For larger bearings, considerably more force is required to drive them up a tapered seating.
A practical solution is to use a hydraulic nut, which uses hydraulic power to provide the drive-up force. Oil is pumped into the nut and the piston is pushed out with a force that is sufficient for mounting the bearing.
If the oil is injected between the mating surfaces, then the force required can be further reduced. The hydraulic nut is screwed onto a threaded section of the journal or sleeve thread, so that its annular piston abuts the inner ring of the bearing, a nut on the shaft or a disc attached to the end of the shaft.
Figure 16. Hydraulic nut for driving the bearing onto an adapter sleeve.
Figure 17. Hydraulic nut screwed onto the shaft for driving in a withdrawal sleeve.
Figure 18. Hydraulic nut for driving the bearing onto tapered seating.

────────────────────────────────────────

Assignment 1:
From the passage on hydraulic nuts, reproduce word for word the stretch from "If the oil is" through "of the shaft.".
Assignment 2:
In the passage on hydraulic nuts, what happens to the piston when oil is pumped into the nut?
Assignment 3:
List every part that the passage on hydraulic nuts says the nut's annular piston can abut.

────────────────────────────────────────

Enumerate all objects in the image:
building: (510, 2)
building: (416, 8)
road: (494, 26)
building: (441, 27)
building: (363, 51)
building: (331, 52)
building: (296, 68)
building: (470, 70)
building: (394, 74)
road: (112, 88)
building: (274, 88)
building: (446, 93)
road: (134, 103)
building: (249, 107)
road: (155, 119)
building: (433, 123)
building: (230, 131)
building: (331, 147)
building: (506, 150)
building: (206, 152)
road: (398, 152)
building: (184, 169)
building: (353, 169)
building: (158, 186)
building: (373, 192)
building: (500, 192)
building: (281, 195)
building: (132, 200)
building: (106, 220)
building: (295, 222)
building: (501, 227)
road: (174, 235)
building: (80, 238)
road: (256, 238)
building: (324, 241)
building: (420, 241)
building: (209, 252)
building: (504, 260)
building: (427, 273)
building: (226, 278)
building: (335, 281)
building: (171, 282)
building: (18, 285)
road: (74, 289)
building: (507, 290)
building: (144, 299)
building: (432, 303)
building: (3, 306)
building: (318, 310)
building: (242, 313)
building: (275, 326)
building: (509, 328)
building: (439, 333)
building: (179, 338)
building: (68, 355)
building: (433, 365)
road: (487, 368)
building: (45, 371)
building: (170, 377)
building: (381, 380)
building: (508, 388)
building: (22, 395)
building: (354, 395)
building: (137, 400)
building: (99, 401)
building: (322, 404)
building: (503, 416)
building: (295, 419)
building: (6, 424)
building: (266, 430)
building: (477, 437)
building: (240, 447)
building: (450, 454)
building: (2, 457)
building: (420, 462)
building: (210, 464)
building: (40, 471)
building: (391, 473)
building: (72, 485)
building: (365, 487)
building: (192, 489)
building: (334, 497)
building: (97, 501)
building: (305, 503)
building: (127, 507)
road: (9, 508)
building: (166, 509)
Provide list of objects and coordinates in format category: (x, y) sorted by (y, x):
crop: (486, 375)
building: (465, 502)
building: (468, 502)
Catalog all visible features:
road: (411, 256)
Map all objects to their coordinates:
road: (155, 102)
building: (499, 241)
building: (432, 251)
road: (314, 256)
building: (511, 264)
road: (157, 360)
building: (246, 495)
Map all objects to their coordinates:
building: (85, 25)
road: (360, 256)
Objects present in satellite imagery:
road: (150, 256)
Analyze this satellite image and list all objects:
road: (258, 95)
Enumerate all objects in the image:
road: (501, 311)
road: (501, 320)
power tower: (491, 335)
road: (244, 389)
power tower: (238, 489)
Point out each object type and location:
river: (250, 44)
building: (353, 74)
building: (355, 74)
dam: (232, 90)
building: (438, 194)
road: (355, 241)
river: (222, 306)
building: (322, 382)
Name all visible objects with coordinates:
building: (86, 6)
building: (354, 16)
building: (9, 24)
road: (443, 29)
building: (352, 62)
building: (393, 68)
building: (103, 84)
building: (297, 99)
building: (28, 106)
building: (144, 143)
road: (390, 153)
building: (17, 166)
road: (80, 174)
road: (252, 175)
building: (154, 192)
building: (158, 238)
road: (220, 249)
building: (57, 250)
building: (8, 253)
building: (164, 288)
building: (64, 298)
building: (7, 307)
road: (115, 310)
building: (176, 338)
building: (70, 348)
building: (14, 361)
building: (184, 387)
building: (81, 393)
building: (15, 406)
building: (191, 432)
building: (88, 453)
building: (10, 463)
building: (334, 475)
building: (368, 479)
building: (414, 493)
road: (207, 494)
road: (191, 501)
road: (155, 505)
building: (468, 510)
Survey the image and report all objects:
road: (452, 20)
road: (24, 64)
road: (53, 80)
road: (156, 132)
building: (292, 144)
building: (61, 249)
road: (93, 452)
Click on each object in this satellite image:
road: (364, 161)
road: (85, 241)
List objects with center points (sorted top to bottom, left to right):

────────────────────────────────────────

Written response 1:
If the oil is injected between the mating surfaces, then the force required can be further reduced. The hydraulic nut is screwed onto a threaded section of the journal or sleeve thread, so that its annular piston abuts the inner ring of the bearing, a nut on the shaft or a disc attached to the end of the shaft.

Written response 2:
The piston is pushed out with a force sufficient for mounting the bearing.

Written response 3:
- the inner ring of the bearing
- a nut on the shaft
- a disc attached to the end of the shaft